### Reading passage ###

Amazon ECR Registries allows o host your images in a highly available and scalable architecture, allowing you to deploy containers reliably for your applications. You can use your registry to manage image repositories and Docker images. Each AWS account is provided with a single (default) Amazon ECR registry  with the additional features:

  • Fine-grained access control.
  • Existing CI/CD integrations

You pay per hour for each Amazon EKS cluster that you create and for the AWS resources you create to run your Kubernetes worker nodes.

AWS Elastic Beanstalk and AWS Batch

AWS Elastic Beanstalk is an easy-to-use service for deploying and scaling web applications and services developed with Java, .NET, PHP, Node.js, Python, Ruby, Go, and Docker on familiar servers such as Apache, Nginx, Passenger, and IIS.

Features:

  • Wide Selection of Application Platforms; Java, .NET, Node.js, PHP, Ruby, Python, Go, and Docker to deploy your web applications.
  • Variety of Application Deployment Option (Visual Studio and Eclipse)
  • Monitoring, Logging, and Tracing
  • Management and Updates
  • Scaling
  • AWS Resources Customization

AWS Batch enables developers, scientists, and engineers to easily and efficiently run hundreds of thousands of batch computing jobs on AWS. AWS Batch dynamically provisions the optimal quantity and type of compute resources.

### Listed records ###

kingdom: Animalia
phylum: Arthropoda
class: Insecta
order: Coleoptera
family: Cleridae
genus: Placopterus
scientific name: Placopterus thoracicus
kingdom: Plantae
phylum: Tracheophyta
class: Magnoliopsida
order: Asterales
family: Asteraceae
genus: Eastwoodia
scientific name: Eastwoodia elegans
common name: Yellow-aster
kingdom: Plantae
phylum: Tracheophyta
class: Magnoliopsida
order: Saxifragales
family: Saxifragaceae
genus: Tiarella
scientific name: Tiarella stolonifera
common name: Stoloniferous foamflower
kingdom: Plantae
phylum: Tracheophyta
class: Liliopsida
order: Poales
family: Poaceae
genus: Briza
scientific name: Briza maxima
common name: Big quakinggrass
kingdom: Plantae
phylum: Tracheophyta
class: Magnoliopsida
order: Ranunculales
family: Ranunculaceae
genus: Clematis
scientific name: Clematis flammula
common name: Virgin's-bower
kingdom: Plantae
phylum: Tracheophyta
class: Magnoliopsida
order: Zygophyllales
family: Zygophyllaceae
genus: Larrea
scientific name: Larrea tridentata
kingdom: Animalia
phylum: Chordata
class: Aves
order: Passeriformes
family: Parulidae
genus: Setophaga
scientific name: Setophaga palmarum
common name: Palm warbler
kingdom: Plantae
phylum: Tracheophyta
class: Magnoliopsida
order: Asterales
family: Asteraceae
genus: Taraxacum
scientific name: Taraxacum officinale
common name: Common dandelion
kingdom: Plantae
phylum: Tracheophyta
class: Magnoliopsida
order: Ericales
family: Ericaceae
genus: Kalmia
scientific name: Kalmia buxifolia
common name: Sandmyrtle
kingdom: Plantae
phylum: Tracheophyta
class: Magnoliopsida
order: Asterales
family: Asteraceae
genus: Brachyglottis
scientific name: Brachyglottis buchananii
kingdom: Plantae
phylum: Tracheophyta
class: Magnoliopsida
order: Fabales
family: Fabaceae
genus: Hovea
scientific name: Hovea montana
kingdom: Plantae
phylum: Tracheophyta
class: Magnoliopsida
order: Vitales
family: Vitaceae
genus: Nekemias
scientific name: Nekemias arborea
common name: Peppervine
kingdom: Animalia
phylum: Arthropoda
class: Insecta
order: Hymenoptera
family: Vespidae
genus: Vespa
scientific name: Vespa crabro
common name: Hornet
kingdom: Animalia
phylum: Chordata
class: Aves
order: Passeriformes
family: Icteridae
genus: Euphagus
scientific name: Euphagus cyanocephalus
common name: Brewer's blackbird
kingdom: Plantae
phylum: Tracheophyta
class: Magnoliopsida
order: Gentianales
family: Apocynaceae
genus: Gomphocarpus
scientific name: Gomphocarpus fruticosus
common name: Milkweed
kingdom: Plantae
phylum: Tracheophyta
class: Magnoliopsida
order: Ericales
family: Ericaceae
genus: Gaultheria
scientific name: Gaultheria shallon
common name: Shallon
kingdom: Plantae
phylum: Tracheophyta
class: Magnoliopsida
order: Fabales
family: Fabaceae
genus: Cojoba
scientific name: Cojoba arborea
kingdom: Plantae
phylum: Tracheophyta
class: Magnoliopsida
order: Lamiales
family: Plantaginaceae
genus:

###

__Task details__
Give the AWS services text again from "Amazon ECR Registries" through "Kubernetes worker nodes.", swapping "Docker images" for "container images".

__Solution for this problem__
Amazon ECR Registries allows o host your images in a highly available and scalable architecture, allowing you to deploy containers reliably for your applications. You can use your registry to manage image repositories and container images. Each AWS account is provided with a single (default) Amazon ECR registry  with the additional features:

  • Fine-grained access control.
  • Existing CI/CD integrations

You pay per hour for each Amazon EKS cluster that you create and for the AWS resources you create to run your Kubernetes worker nodes.